▸ **WORK INSTRUCTION**: Copy the material word for word, beginning at the line that contains "What is the label" and stopping after the line that contains "Rank the series by", with both of those lines included. Omit the pictures from your copy.

:: RECORD EXTRACTS

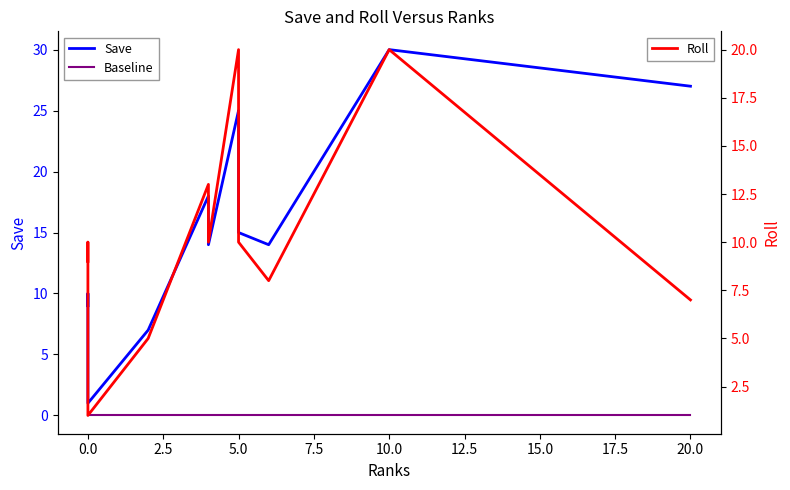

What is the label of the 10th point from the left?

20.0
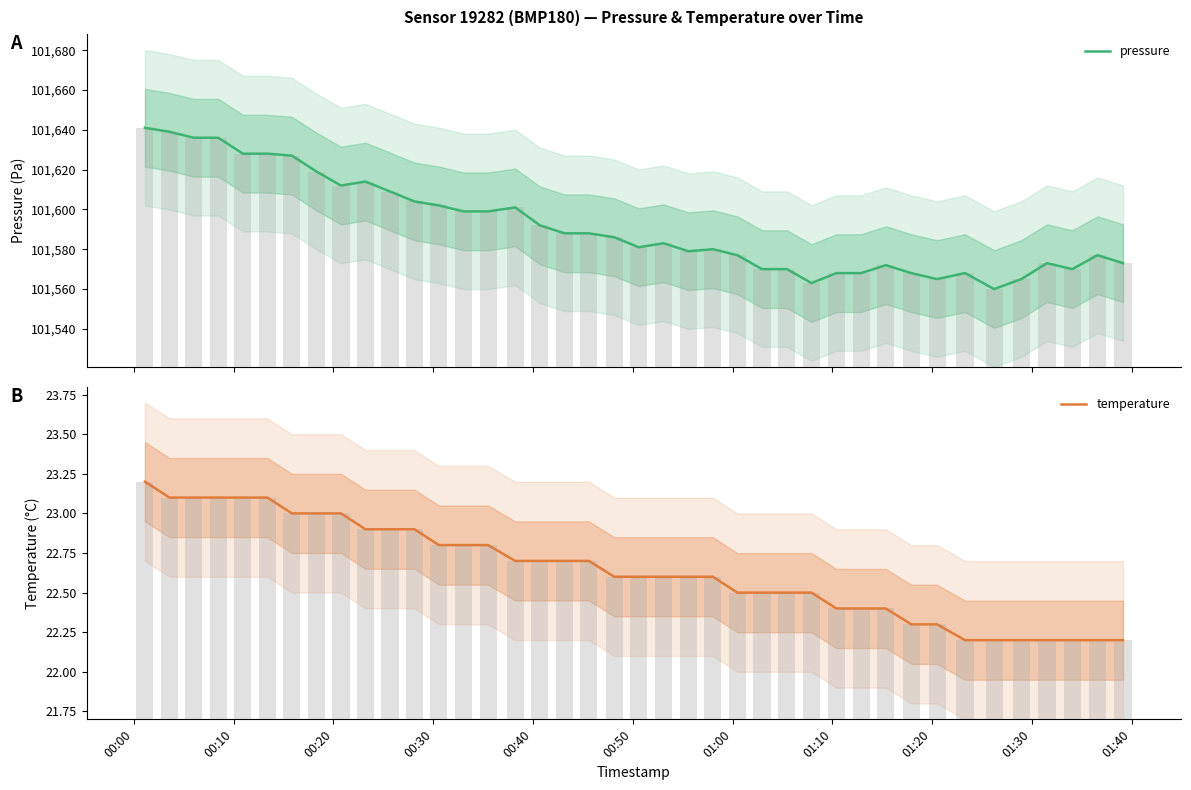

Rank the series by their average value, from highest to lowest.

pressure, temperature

::::
:: RECORD EXTRACTS

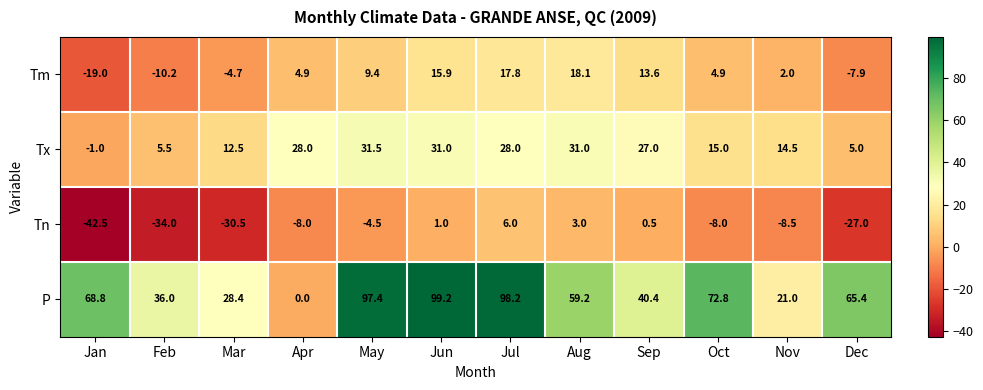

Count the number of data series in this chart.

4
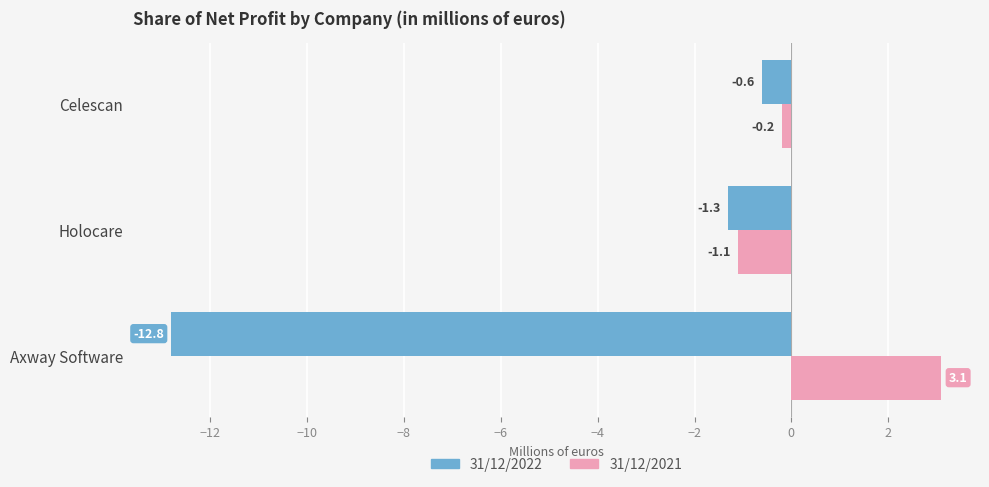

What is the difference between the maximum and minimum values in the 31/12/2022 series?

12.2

::::
:: RECORD EXTRACTS

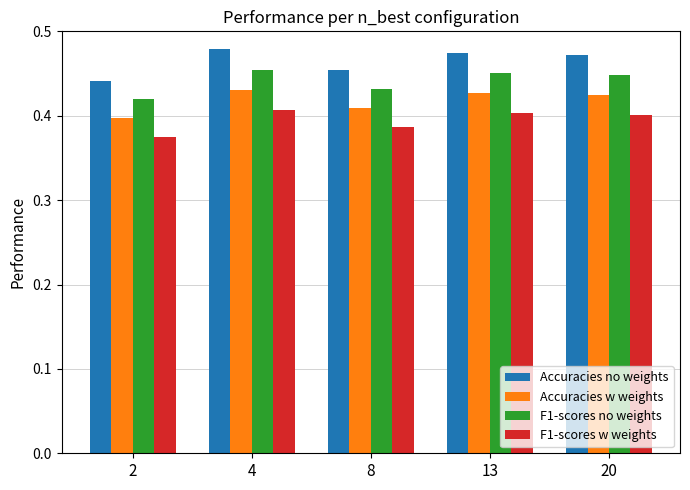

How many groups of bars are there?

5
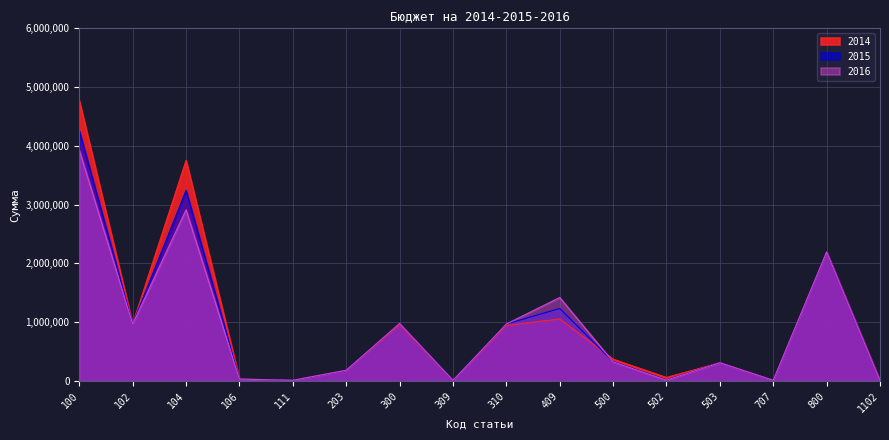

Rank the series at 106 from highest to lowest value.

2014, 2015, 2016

::::

▸ **ANSWER TO THE PROBLEM**:
What is the label of the 10th point from the left?

20.0

Rank the series by their average value, from highest to lowest.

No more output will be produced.